El secretario de Vivienda, Jorge Rivera, y el titular de la Administración de Vivienda Pública, Carlos Laboy, explicaron que la primera fase del proyecto —a construirse en parte donde estuvo enclavado el caserío Las Acacias— contará con 17 espacios comerciales que viabilizarán el intercambio social. Ya se decidió que el principal comercio será una farmacia para procurar que los nuevos vecinos del residencial público acudan a su mini-mall.

"Cuando sales del Viejo San Juan no hay una farmacia hasta llegar al Condado", dijo Rivera al presentarle en exclusiva a PRIMERA HORA el diseño del nuevo residencial Puerta de Tierra, diseñado para que encaje entre los edificios de lujo de sus alrededores.

Vivienda contempla, asimismo, que el resto de los espacios comerciales los ocupen microempresarios del propio caserío, por ejemplo, artesanos que ya han sido certificados como tales por la Compañía de Fomento Económico.

En cuanto al innovador diseño del residencial, Rivera dijo que el mismo responde a un nuevo modelo de vivienda pública urbana que se ensaya en la Isla.

El próximo a construirse, bajo las mismas pautas, ubicará en Mayagüez.

Único en su clase

El caso del caserío de Puerta de Tierra es, sin embargo, único en su clase.

El Gobierno no quería eliminar el residencial del San Juan Waterfront, pero su estructura no podía desentonar con el nuevo paisaje que se planifica para el frente portuario.

Los arquitectos contratados se cuidaron de intercambiar ideas, incluso, con desarrolladores interesados en construir en el San Waterfront para lograr la ar monía deseada.

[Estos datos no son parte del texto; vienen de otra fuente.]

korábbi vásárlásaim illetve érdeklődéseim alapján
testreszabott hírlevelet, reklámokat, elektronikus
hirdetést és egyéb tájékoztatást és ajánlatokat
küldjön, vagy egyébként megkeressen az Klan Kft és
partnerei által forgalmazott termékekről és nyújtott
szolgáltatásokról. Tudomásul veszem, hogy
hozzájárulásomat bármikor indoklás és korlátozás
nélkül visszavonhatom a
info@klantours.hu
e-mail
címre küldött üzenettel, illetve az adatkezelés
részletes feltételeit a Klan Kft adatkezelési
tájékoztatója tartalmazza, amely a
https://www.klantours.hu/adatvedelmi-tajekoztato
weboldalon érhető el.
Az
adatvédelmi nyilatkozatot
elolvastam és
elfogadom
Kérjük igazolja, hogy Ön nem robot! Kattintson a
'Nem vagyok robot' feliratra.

La primera fase del proyecto de vivienda pública contará con una torre, con cien unidades residenciales exclusivamente para personas de edad avanzada. Frente a esa torre se construirán, en edificios más bajos, 80 unidades familiares, un edificio de administración y 80 estacionamientos.

Estas primeras obras deben estar terminadas en dos años y en las mismas se invierten $14.5 millones.

“El nuevo residencial será para los actuales residentes de Puerta de Tierra”, aseguró Laboy, quien manifestó que este proyecto se realiza por fases para evitar realojar a las familias —como está sucediendo con Las Gladiolas, en Hato Rey— a otros caseríos de la zona metropolitana de San Juan.

Casi 500 viviendas

Al final del día, el residencial Puerta de Tierra contará con 484 unidades de viviendas, en cuatro manzanas. La obra completa se construirá en unos cinco años y en el ínterin, los residentes permanecen en apartamentos desocupados en el antiguo caserío.

El San Juan Waterfront es uno de los proyectos más ambiciosos de la actual administración de Gobierno.

Promete convertir la zona portuaria de la capital en una de las más atractivas de la región, no sólo por el desplazamiento de tres hoteles y 500 mil pies cuadrados de comercios y vivienda, sino porque también se le diseñó con parques recreativos y un bulevard que se extenderá desde la ribera norte del canal San Antonio y la avenida Fernández Juncos, hasta el muelle seis de San Juan.

Las obras portuarias incluyen una marina para megayates, con una capacidad para recibir hasta 60 embarcaciones de 100 pies o más de longitud. El proyecto cubre una extensión aproximada de 100 cuerdas y se invertirán unos $1,500 millones, la mayor parte del sector privado.